◆ **Activities**:
**a.** Based on the Murder in the Abbey article, answer yes or no for each statement and quote the words from the article that decide it: (i) The game was developed by a Spanish studio. (ii) The game's music was recorded by the Vienna Symphony Orchestra. (iii) Multiplayer.it compared the game's art style to Disney's.
**b.** According to the Murder in the Abbey article, how much music was written for the game?
**c.** Pick up the Murder in the Abbey article after its last sentence and continue writing it.

◆ **Document text**:
+++++

- Developer: Alcachofa Soft
- Publishers: DreamCatcher Interactive Crimson Cow
- Platforms: Windows, macOS
- Release: August 26, 2008
- Genre: Adventure

= Murder in the Abbey =

2008 video game

Murder In The Abbey (released in some countries as The Abbey) is an adventure video game, developed by the Spanish studio Alcachofa Soft and released in 2008. The game is inspired by the 1987 title La Abadía del Crimen and the 1980 novel The Name of the Rose.

==Gameplay==

Screenshot

The majority of the gameplay involves interrogating monks using the standard gameplay of a detective-themed adventure game. In addition, players collect an inventory of useful items, and have to complete logic puzzles. The game has a 3D-character-in-2D-backdrop art environment.

==Plot==
The game is set in the Middle Ages, where a monk named Leonardo of Toledo is ordered to deliver the young Bruno to the Nuestra Señora de la Natividad Abbey for study with the local monks, a "dark, dastardly murder interferes with this kiddie drop-off".

==Development==
Games4women observed that the "credits were heavily populated by German and Spanish names which most likely accounted for the authentic feel of the game". GameWatcher noted: "As a game set in a Christian monastery it deals with Christian themes of morality and right and wrong".

Around 70 minutes of music was written for the game, composed and directed by chief developer Emilio de Paz himself, and recorded by the Prague Symphony Orchestra.

==Critical reception==
Adventure Classic Gaming gave the game a glowing review, writing it had "an exceptional production of an outstanding story, accompanied by fun, intuitive puzzles that seldom bog down the plot's progression". Similarly, Tap Repeatedly said the game had "a delightful, pleasantly surprising medieval mystery featuring colorful graphics, stiring music and excellent voice acting". Multiplayer.it likened the game's art style to that of Disney.

+++++

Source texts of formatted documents
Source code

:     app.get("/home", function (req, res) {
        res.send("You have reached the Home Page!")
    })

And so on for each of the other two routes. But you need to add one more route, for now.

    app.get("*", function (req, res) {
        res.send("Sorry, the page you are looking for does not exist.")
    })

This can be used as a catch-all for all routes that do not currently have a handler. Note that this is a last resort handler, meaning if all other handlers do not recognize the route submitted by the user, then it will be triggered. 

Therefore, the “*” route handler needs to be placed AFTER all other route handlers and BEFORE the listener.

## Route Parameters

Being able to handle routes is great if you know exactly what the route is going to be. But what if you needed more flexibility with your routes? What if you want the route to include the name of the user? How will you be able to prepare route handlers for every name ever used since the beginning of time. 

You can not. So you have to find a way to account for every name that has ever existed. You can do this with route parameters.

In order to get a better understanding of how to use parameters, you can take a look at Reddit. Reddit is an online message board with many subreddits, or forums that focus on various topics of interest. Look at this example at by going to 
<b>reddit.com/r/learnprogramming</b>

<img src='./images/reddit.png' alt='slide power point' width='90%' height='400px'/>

+++++

◆ **Numbered answers**:
**a.**
(i) Yes: "developed by the Spanish studio Alcachofa Soft"
(ii) No: "recorded by the Prague Symphony Orchestra"
(iii) Yes: "Multiplayer.it likened the game's art style to that of Disney."

**b.** Around 70 minutes.

**c.**
GameSpot said "Murder in the Abbey may not be entirely original, but it's an adventure with a lot of personality". IGN concluded: "Between the could've-been-awesome art, the never-could've-been-awesome-in-a-million-years voice acting, and the fact that monastery intrigue is a very niche proposition to begin with...Murder in the Abbey utterly fails to be something I can recommend to anyone". The Adrenaline Vault acknowledges the game is "populated by a cast of quirky characters". The Escapist reasoned that "we barely ever get to feel like we're participating in the investigation, just witnessing it. That's a big failing". DieHardGameFan deemed the title a "poorly done video game rip off" of The Name of the Rose. LeftStickRight noted the game has "relatively dark material...while the art style is a little cartoony", resulting in something that is "as disturbing as Missing but not as absurd and irreverent as The Curse of Monkey Island". Gamewatcher concluded that "fans of pure adventure games should really enjoy this title".